Text passage
<<<<
27th August 2000
HELLO, good evening and welcome to issue 50 of Octopus's Garden, the subzeen with its very own semi-century special editorial. An html version of this subzeen is available on the Web at http://www.manorcon.demon.co.uk/octopus/index.html. It's also sent to the TAP mailing list, which you can join automatically by sending the message 'subscribe tap' to email@example.com. The message 'unsubscribe tap' sent to the same address will get you off the mailing list.
I can't be bothered to include the general opening cliches about how the Internet has affected society, and in any case I'm tired of them as much as you are. What we need, as Sam Goldwyn suggested, is some new cliches. So, I'll just wade into the main theme of this piece. In our Internet society, who are the potential citizens of a modern postal games hobby?
Firstly, there are the Luddites and neo-Luddites. (I'm not sure exactly what neo-Luddites are, unless they are Luddities who go around with a big neon sign above their head saying "I am a Luddite." However, the idea of using such new technology as a Luddite is almost self-contradictaory - similar in concept to the Amish web site.)
Secondly, and possibly overlapping the first group, there are the Tactilists. These are the people for whom, as per Marshel Mcleun, the medium is the message. Part of the pleasure of reading a zeen, and even more of producing it, are the physical atttributes involved.
Of course, editors who use mimeo (who are, in the UK, now down to zero I believe, with the fold of Springboard), also have the physical reality of the mimeograph to deal with. To steal a quote from William Whyte, the process of watching a mimeograph machine is somewhat akin to the way a God of a deterministic universe must feel - every part is chugging away doing what it's meant to do, and you understand what every part contributes to the whole process. Of course, the God of a deterministic universe never had to deal with a paper jam, so we must be careful not to enter the realms of over-extended metaphor.
Potentially, modern society is more condusive to Tactilists than in the heady days of the mid-1980s. Office supplies and stationary shops are now part of our mall-based shopping culture, on both sides of the Atlantic. With the possible exception of bookshops, there is probably nowhere that my wife and I will spend as long looking around a shop together as Staples and/or Office World. I occasionally wonder about re-starting a zeen solely so that I can have an excuse to buy those reams of neon-coloured paper (does this make me a neo-Tactilist?) , or the ingenious little device for securing pages with their own punched selves rather than use a staple. Usually, a cold shower is all that is needed to stifle these unnatural urges.
The third group are the Slow-and-Steadies. With the aging of the hobby, the phrase "get a life" is no longer necessarily an insult, but rather a description of the process we have gone through. Matrimony, children and especially work loom much larger in the life of the average hobbyist compared to 1985 or even 1972.
>>>>
Recorded data
<<<<
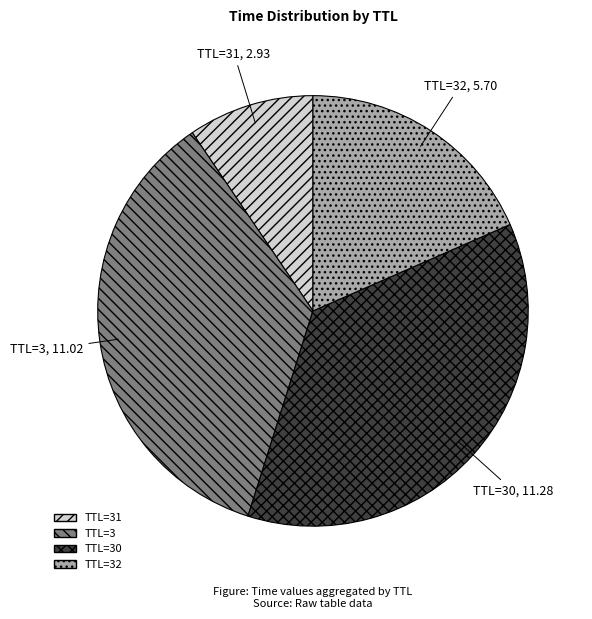

Which has a higher value, TTL=30 or TTL=32?

TTL=30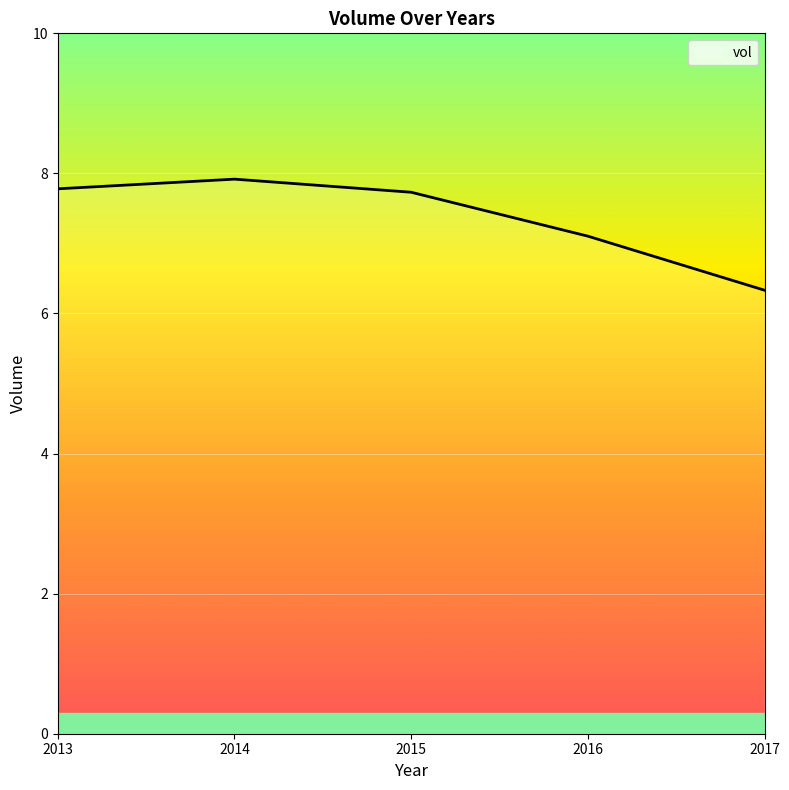

Reading left to right, list all the values displayed in this chart.

2013=7.8	2014=7.9	2015=7.7	2016=7.1	2017=6.3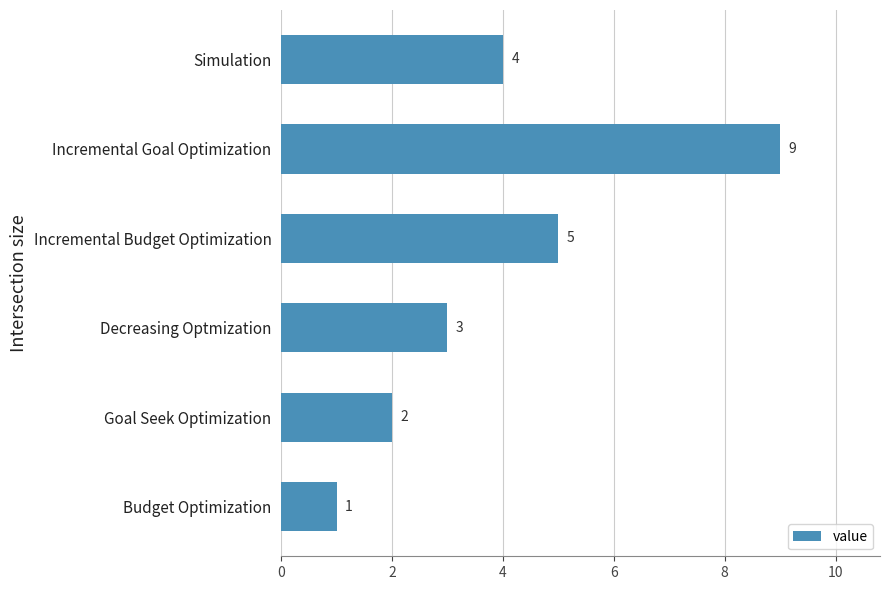

Reading bottom to top, list all the values displayed in this chart.

1	2	3	5	9	4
>>>>
Your task
Rewrite the stretch of the subzeen editorial from "Secondly, and possibly" through "physical atttributes involved.", swapping "pleasure" for "joy".

Output of the task
Secondly, and possibly overlapping the first group, there are the Tactilists. These are the people for whom, as per Marshel Mcleun, the medium is the message. Part of the joy of reading a zeen, and even more of producing it, are the physical atttributes involved.